🔧 Data Preparation Package
The Data Preparation package is a collection of tools within Coded Flows designed to help you clean, organize, and transform your data before analysis or export. It provides straightforward operations that work on tables you've loaded into your flow.
What This Package Does
This package offers building blocks for common data handling tasks. You can use these tools to:
- Reorganize your data (sorting, filtering, grouping)
- Modify column content (renaming, splitting, combining values)
- Handle missing or problematic data (filling gaps, removing empty rows)
- Transform data structure (pivoting, unpivoting, transposing)
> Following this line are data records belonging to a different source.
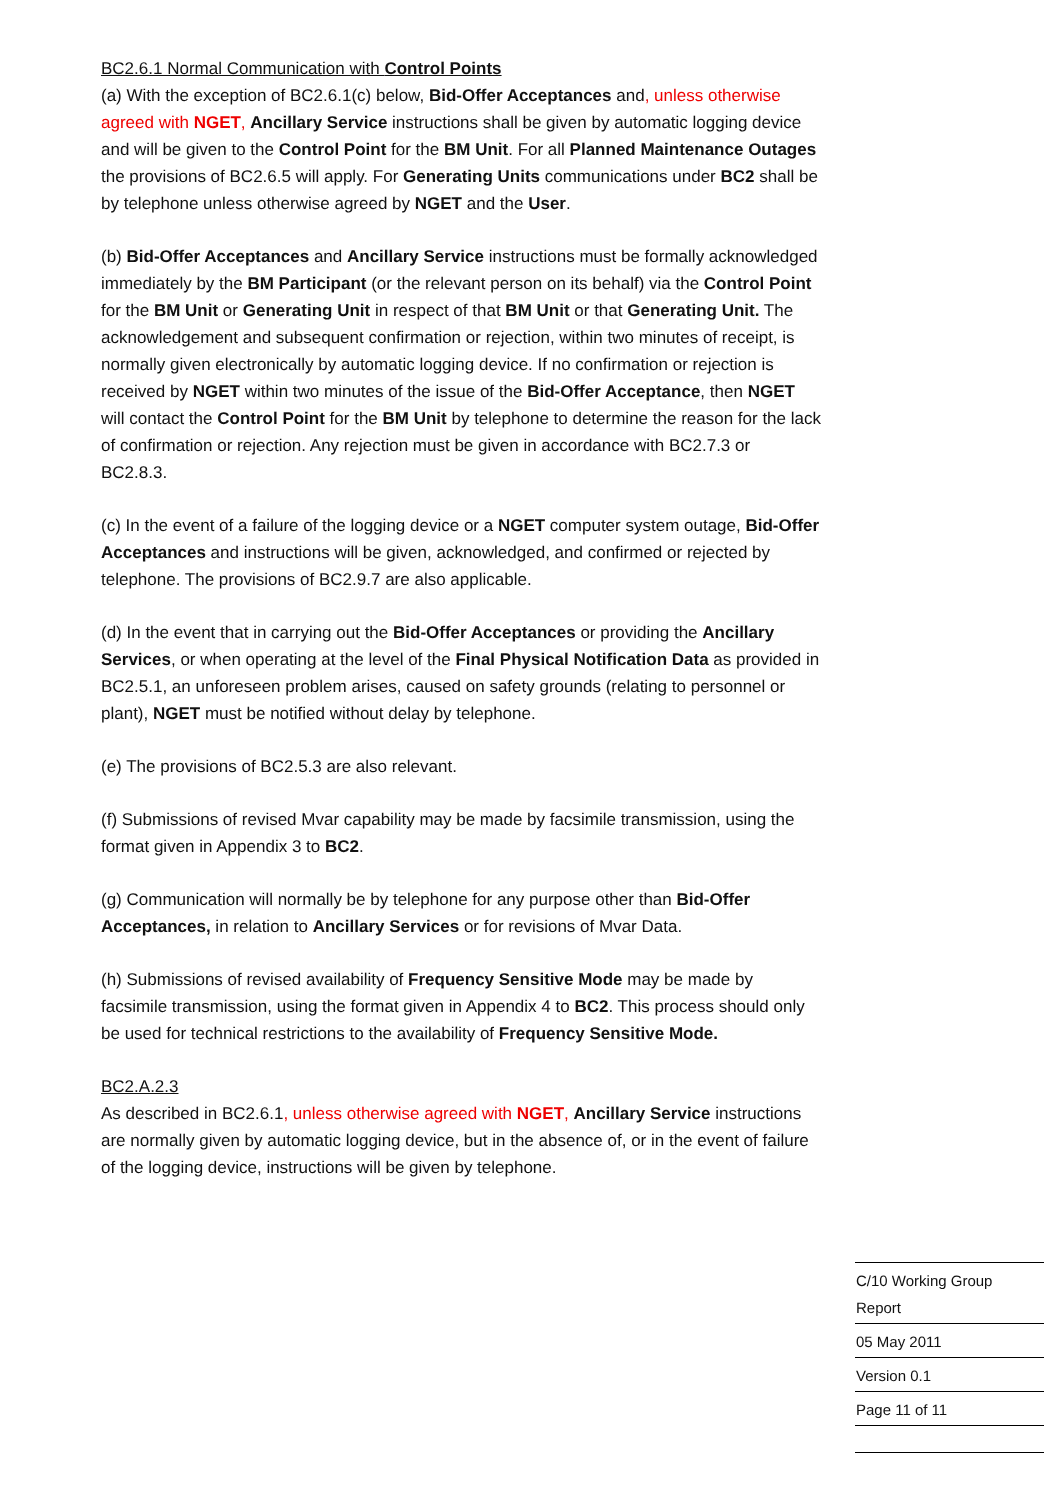BC2.6.1 Normal Communication with Control Points
(a) With the exception of BC2.6.1(c) below, Bid-Offer Acceptances and, unless otherwise agreed with NGET, Ancillary Service instructions shall be given by automatic logging device and will be given to the Control Point for the BM Unit. For all Planned Maintenance Outages the provisions of BC2.6.5 will apply. For Generating Units communications under BC2 shall be by telephone unless otherwise agreed by NGET and the User.
(b) Bid-Offer Acceptances and Ancillary Service instructions must be formally acknowledged immediately by the BM Participant (or the relevant person on its behalf) via the Control Point for the BM Unit or Generating Unit in respect of that BM Unit or that Generating Unit. The acknowledgement and subsequent confirmation or rejection, within two minutes of receipt, is normally given electronically by automatic logging device. If no confirmation or rejection is received by NGET within two minutes of the issue of the Bid-Offer Acceptance, then NGET will contact the Control Point for the BM Unit by telephone to determine the reason for the lack of confirmation or rejection. Any rejection must be given in accordance with BC2.7.3 or BC2.8.3.
(c) In the event of a failure of the logging device or a NGET computer system outage, Bid-Offer Acceptances and instructions will be given, acknowledged, and confirmed or rejected by telephone. The provisions of BC2.9.7 are also applicable.
(d) In the event that in carrying out the Bid-Offer Acceptances or providing the Ancillary Services, or when operating at the level of the Final Physical Notification Data as provided in BC2.5.1, an unforeseen problem arises, caused on safety grounds (relating to personnel or plant), NGET must be notified without delay by telephone.
(e) The provisions of BC2.5.3 are also relevant.
(f) Submissions of revised Mvar capability may be made by facsimile transmission, using the format given in Appendix 3 to BC2.
(g) Communication will normally be by telephone for any purpose other than Bid-Offer Acceptances, in relation to Ancillary Services or for revisions of Mvar Data.
(h) Submissions of revised availability of Frequency Sensitive Mode may be made by facsimile transmission, using the format given in Appendix 4 to BC2. This process should only be used for technical restrictions to the availability of Frequency Sensitive Mode.
BC2.A.2.3
As described in BC2.6.1, unless otherwise agreed with NGET, Ancillary Service instructions are normally given by automatic logging device, but in the absence of, or in the event of failure of the logging device, instructions will be given by telephone.
C/10 Working Group
Report
05 May 2011
Version 0.1
Page 11 of 11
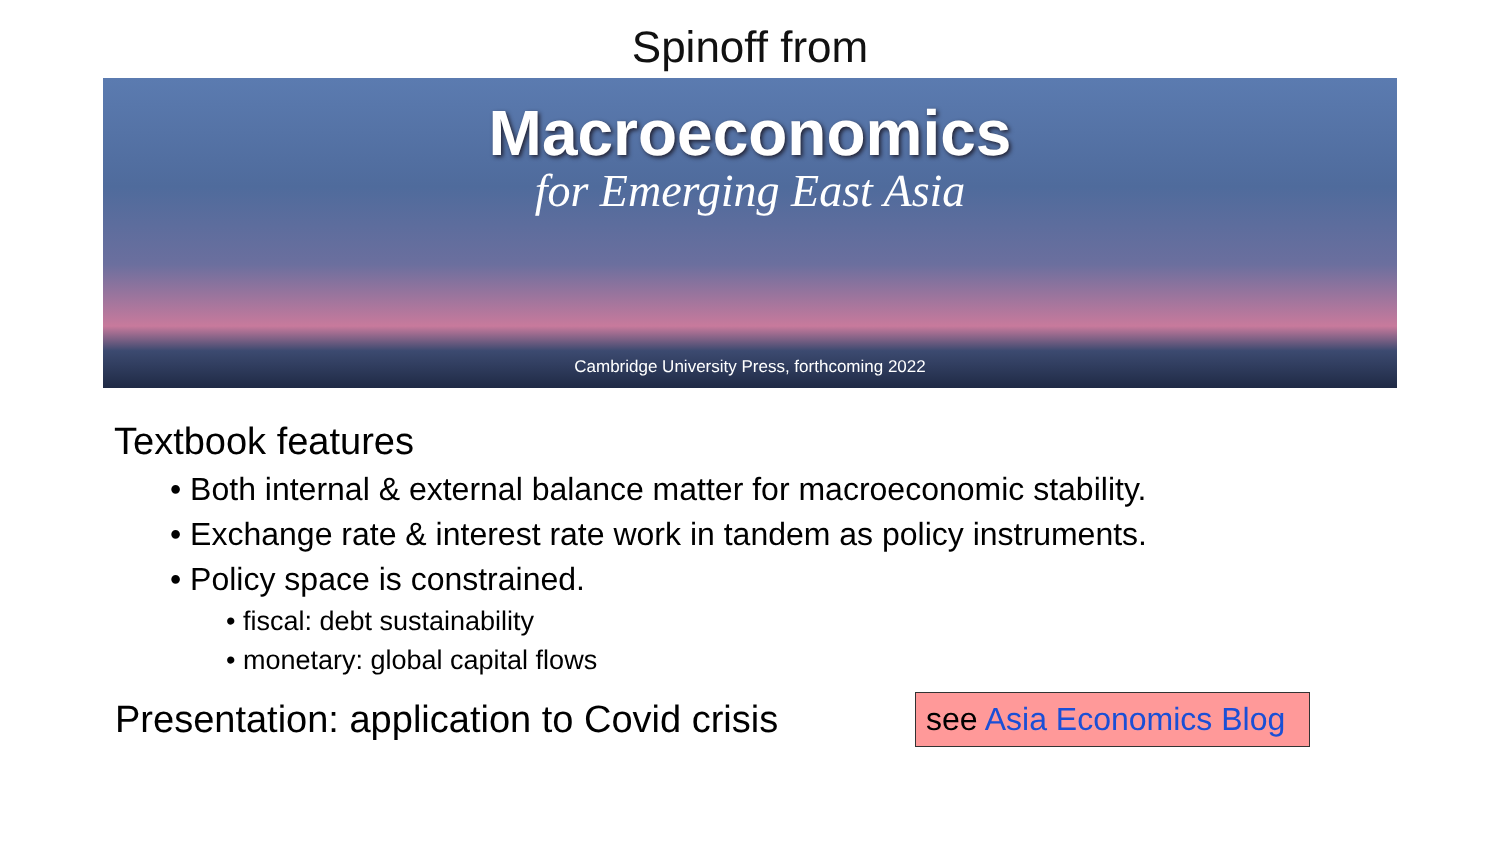Spinoff from
Macroeconomics
for Emerging East Asia
Cambridge University Press, forthcoming 2022
Textbook features
• Both internal & external balance matter for macroeconomic stability.
• Exchange rate & interest rate work in tandem as policy instruments.
• Policy space is constrained.
• fiscal: debt sustainability
• monetary: global capital flows
Presentation: application to Covid crisis
see Asia Economics Blog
- Calculate new values based on existing columns
- Join data from multiple sources
- Extract specific parts of dates and times
- Sample or subset your data
You build workflows by connecting these tools together, with each step producing output that feeds into the next.
Important Limitation
This package is designed for data that fits in your computer's local memory. It is not suitable for large datasets or big data processing. If you're working with:
- Large files (typically over several gigabytes)
- Datasets that exceed your available RAM
- Data requiring distributed or cloud-based processing
...you'll need alternative solutions outside this package.
How It Works
Each tool in this package performs a specific operation on your data table. Most tools follow this pattern:
- Input: You provide your data table
- Configuration: You set options that define what the tool should do
- Output: The tool returns your data (modified or filtered) for the next step
Common operations include filtering rows, adding calculated columns, reorganizing structure, or merging tables.
Tools Available
Reading & Writing Data
- Read Data File: Load data from CSV, Excel, Parquet, or JSON files
- Data to File: Save your processed data back to a file
Organizing Data
- Sort Data: Arrange rows by one or more columns
- Keep Columns: Select only the columns you need
- Delete Columns: Remove unwanted columns
- Rename Columns: Change column names
- Move Columns: Reorder your columns
- Remove Empty Rows: Delete rows with missing values
Filtering Data
- Filter Rows by Values: Keep or remove rows based on text content
- Filter Rows by Numeric Range: Keep or remove rows based on number ranges
- Filter Rows by Date: Keep or remove rows based on date criteria
- Filter Rows by Boolean Value: Keep or remove rows based on true/false columns
Grouping & Aggregating
- Group Data: Combine rows into groups and calculate totals, averages, counts, etc.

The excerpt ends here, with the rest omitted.